[Start of Attachment]
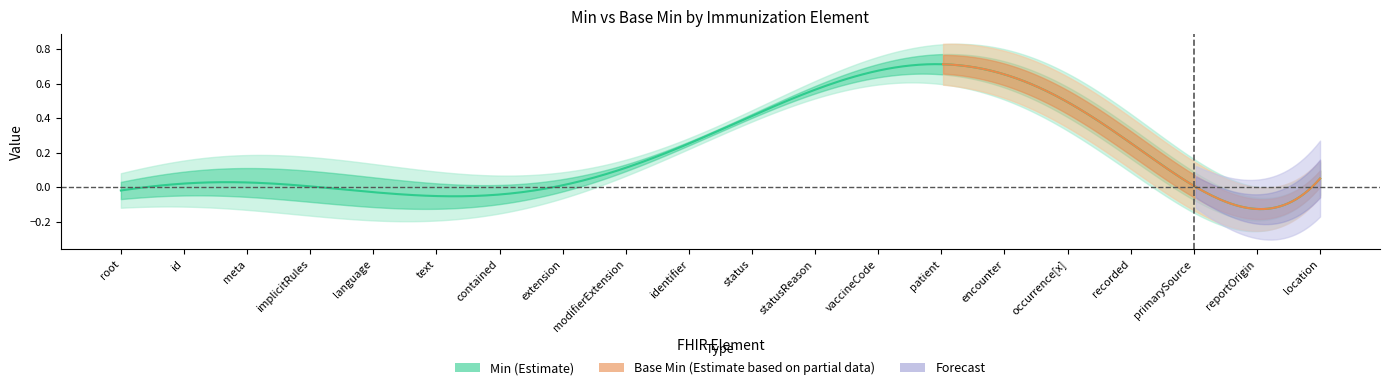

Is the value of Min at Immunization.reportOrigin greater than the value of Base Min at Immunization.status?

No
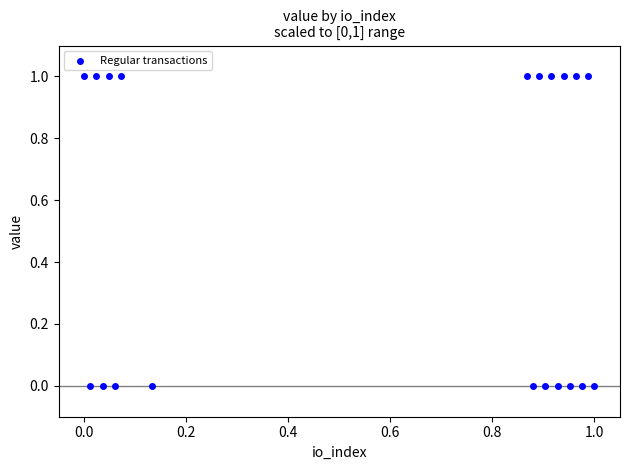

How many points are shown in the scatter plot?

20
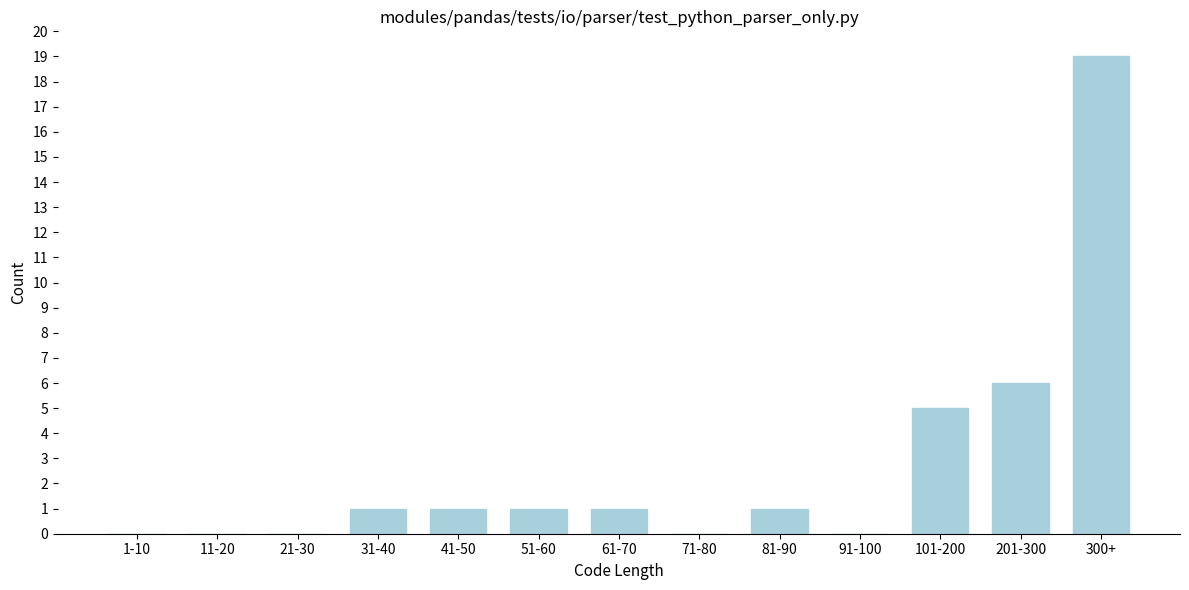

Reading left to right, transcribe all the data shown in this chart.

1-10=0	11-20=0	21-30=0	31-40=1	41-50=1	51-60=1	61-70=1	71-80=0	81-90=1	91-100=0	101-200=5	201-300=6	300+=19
[End of Attachment]
Put each line of the listing above into a JSON list of strings, one string per line, leaving out blank lines and the picture lines.

[
  "Is the value of Min at Immunization.reportOrigin greater than the value of Base Min at Immunization.status?",
  "No",
  "How many points are shown in the scatter plot?",
  "20",
  "Reading left to right, transcribe all the data shown in this chart.",
  "1-10=0\t11-20=0\t21-30=0\t31-40=1\t41-50=1\t51-60=1\t61-70=1\t71-80=0\t81-90=1\t91-100=0\t101-200=5\t201-300=6\t300+=19"
]